There are several options for doing this, and if you are following along with the use cases for Detect getting started, you may have already accomplished the recommended option 1.
Immuta Discover's sensitive data discovery (SDD): This is the most powerful option. Immuta is able to discover your sensitive data, and you are able to extend what types of entities are discovered to those specific to your business. SDD can run completely within your data platform, with no data leaving at all for Immuta to analyze. SDD is more relevant for the ABAC approach because the tags are facts about the data.
Tags from an external source: You may have already done all the work tagging your data in some external catalog, such as Collibra, Alation, or your own homegrown tool. If so, Immuta can pull those tags in and use them. Out of the box Immuta supports Alation, Collibra, and Snowflake tags, and for anything else you can build a Custom REST Catalog Interface. But remember, just like user metadata, these should represent facts about your data and not policy decisions.

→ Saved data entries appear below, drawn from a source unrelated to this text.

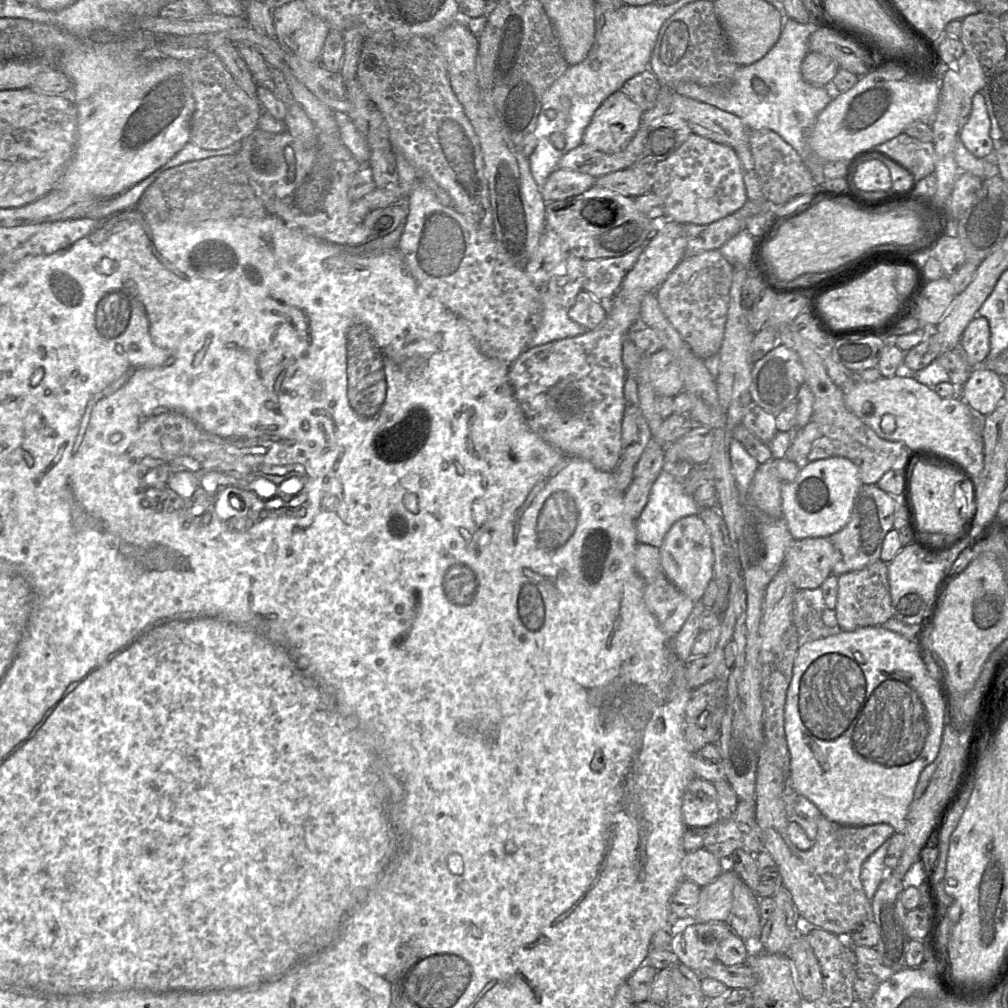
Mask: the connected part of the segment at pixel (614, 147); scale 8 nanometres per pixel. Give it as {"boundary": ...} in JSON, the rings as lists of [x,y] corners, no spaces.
{"boundary":[[[623,91],[610,95],[594,112],[582,144],[608,154],[624,150],[638,130],[643,110]]]}

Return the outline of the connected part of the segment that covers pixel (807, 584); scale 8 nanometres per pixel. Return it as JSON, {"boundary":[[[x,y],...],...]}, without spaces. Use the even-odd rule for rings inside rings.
{"boundary":[[[828,537],[795,540],[785,553],[783,567],[793,586],[800,590],[819,589],[832,575],[841,553]]]}

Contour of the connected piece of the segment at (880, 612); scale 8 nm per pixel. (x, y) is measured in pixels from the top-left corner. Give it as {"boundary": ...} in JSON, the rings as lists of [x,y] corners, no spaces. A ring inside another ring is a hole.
{"boundary":[[[878,560],[857,571],[838,577],[838,594],[834,609],[839,628],[854,631],[868,626],[881,626],[893,617],[893,607],[888,581],[888,563]]]}

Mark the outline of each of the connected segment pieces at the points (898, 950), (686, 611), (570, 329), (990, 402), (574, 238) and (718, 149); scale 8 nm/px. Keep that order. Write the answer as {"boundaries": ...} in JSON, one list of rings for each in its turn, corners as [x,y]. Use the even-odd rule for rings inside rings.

Manually tag: Just like with user metadata, you are able to manually tag tables and columns in Immuta from within the UI, using the Immuta API, or when registering the data, either during initial registration or subsequent tables discovered in the future through schema monitoring.
Just like hierarchy has an impact with user metadata, so can data tag hierarchy. We discussed the matching of user metadata to data metadata in the Managing user metadata guide. However, there are even simpler approaches that can leverage data tag hierarchy beyond matching. This will be covered in more detail in the Author policy guide, but is important to understand as you think through data tagging.
As a quick example, it is possible to tag your data with Cars
and then also tag that same data with more specific tags (in the hierarchy) such as Cars.Nissan.Xterra
. Then, when you build policies, you could allow access to tables tagged Cars
to administrators
, but only those tagged Cars.Nissan.Xterra
to suv_inspectors
. This will result in two separate policies landing on the same table, and the beauty of Immuta is that it will handle the conflict of those two separate policies. This provides a large amount of scalability because you have to manage far fewer policies.
Imagine if you didn’t have this capability? You would have to include administrators
access to every policy you created for the different vehicle makes - and if that policy needed to evolve, such as adding more than administrators
to all cars, it would be an enormous effort to make that change. With Immuta, it’s one policy change.